Konunun anlaşılması için madde madde açıklayacağım; tıpkı ortaokul öğrencisine anlatır gibi. Belki CHP'ye ve CHP'li dostlara bir faydamız dokunur.

Öncelikle Kılıçdaroğlu'nun CHP'si, toplumun sosyolojisini doğru ya da tam okuyamıyor. Burada ne demek istediğimi açıklayayım. Politikanın en temel amacı, toplumun sorunlarını parlamentoya taşımak ve çözüm üretmeye çalışmaktır. Toplumun veya belli bir sınıfın dışavurumu olan partilerin en temel hedefi budur. Uzun zamandan beri CHP, toplumun kıyısında top çevirmekle meşgul; sanki akan bir ırmağın kenarına oturmuş da suyun akışını izliyor. Ne toplumun nabzını tutuyor ne de toplumsal sorunlara çözüm üretebiliyor. Yaptıkları en güzel iş, parti içinde demokrasi oyunu oynamak!

Başarısızlığın bir diğer nedeni daha var: Ne kılıçdaroğlu ne de CHP durum muhasebesi yapıyor. Bu partide özeleştiriye yer yok. Alınan her yenilgi veya sonuç, başarının göstergesi olarak kabul ediliyor. Örneğin Kılıçdaroğlu, girmiş olduğu her seçimde yenildi. Ayağa kalktı; yeniden yenildi. Lakin ortada bir başarısızlık yok! Show devam ediyor sadece. Ancak 'neden sürekli başarısız oluyoruz' sorusuna verilen anlamlı bir cevap yok ortada. Bu çerçevede yapılan en büyük yanlış, CHP'nin durum muhasebesini hasmının durumundan başlamaya çalışmasıdır. Muhasebeye hasmın durumundan başlanmaz.

CHP'nin durumu, aslında iç kanama geçiren bir hastanın durumundan farksız.
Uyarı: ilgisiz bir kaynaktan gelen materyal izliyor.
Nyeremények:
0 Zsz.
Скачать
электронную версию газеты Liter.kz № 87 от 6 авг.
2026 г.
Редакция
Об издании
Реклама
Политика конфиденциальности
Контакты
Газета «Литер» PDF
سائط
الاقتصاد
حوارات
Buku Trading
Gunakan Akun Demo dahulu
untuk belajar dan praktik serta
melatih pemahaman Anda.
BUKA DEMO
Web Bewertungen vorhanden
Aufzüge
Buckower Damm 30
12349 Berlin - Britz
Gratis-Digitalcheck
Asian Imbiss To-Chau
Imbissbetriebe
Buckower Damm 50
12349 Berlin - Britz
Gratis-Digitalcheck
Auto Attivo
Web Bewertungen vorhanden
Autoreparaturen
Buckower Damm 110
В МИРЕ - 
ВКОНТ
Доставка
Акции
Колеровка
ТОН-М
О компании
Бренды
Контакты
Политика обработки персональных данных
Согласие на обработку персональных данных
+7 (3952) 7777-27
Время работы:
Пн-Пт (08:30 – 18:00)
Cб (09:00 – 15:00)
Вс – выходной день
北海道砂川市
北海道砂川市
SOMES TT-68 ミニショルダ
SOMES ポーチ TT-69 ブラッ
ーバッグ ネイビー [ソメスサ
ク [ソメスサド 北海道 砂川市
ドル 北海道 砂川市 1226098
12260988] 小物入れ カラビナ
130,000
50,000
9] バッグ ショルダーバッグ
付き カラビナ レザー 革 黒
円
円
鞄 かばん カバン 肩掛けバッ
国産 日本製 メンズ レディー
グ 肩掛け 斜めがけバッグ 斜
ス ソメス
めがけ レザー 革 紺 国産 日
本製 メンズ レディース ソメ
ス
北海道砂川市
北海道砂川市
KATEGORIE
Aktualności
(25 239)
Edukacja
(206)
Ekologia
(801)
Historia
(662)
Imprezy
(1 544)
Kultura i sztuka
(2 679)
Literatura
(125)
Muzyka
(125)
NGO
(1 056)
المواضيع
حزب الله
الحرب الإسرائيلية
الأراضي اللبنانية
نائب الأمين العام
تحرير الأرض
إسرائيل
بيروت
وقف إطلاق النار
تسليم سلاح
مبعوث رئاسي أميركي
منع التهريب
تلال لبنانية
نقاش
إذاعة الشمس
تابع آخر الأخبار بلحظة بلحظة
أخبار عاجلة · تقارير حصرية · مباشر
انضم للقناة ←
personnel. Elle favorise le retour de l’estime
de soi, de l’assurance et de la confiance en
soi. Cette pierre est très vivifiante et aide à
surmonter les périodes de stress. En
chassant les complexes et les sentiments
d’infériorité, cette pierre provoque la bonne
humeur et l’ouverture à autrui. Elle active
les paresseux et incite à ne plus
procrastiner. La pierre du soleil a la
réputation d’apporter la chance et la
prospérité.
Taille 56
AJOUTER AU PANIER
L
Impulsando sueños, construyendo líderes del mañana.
CHP, iç kanama geçiriyor. Burada şunu kastediyorum: Partideki farklı güç odakları, CHP'nin rotasını kaybetmesine neden oluyor. Bundan dolayı CHP, güç kaybediyor. Ulusalcılar ve Kemalistler ile Kılıçdaroğlu veya Muharrem İnce hizbi, partinin gücünün bir merkezde toplanmasına engel oluyor. Siyasi güç, bir merkezde toparlanamadığı için CHP, iktidara doğru yürüyemiyor. Bu haliyle yürümeye çalışsa bile topallaya topallaya yürüyor, topal ördek misali.

Ana Muhalefetin en önemli sorunlarından biri de inandırıcılık. CHP, mevcut iktidardan daha iyi yöneteceğine halkı inandıramıyor. Çünkü tutarlı ve bütüncül bir politik duruş yok. Ortada, kendi içsel problemleri ile uğraşan ve kurultaydan kurultaya koşan bir CHP var. Sanki CHP'nin varoluş nedeni sık aralıklarla kurultay yapmak. Bu toplum, böylesi bir partiye neden inansın, niçin oy versin ve iktidara taşısın?

Sonuç olarak, sahici bir politika üretmeyen, toplumun farklı kesimlerini kucaklamayan, toplumun kılcal damaralarına kadar ulaşmayan, değişim şenliğine katılmayan ve toplumun sosyolojisini okumayı beceremeyen bir parti başarılı olamaz.

Bizden söylemesi...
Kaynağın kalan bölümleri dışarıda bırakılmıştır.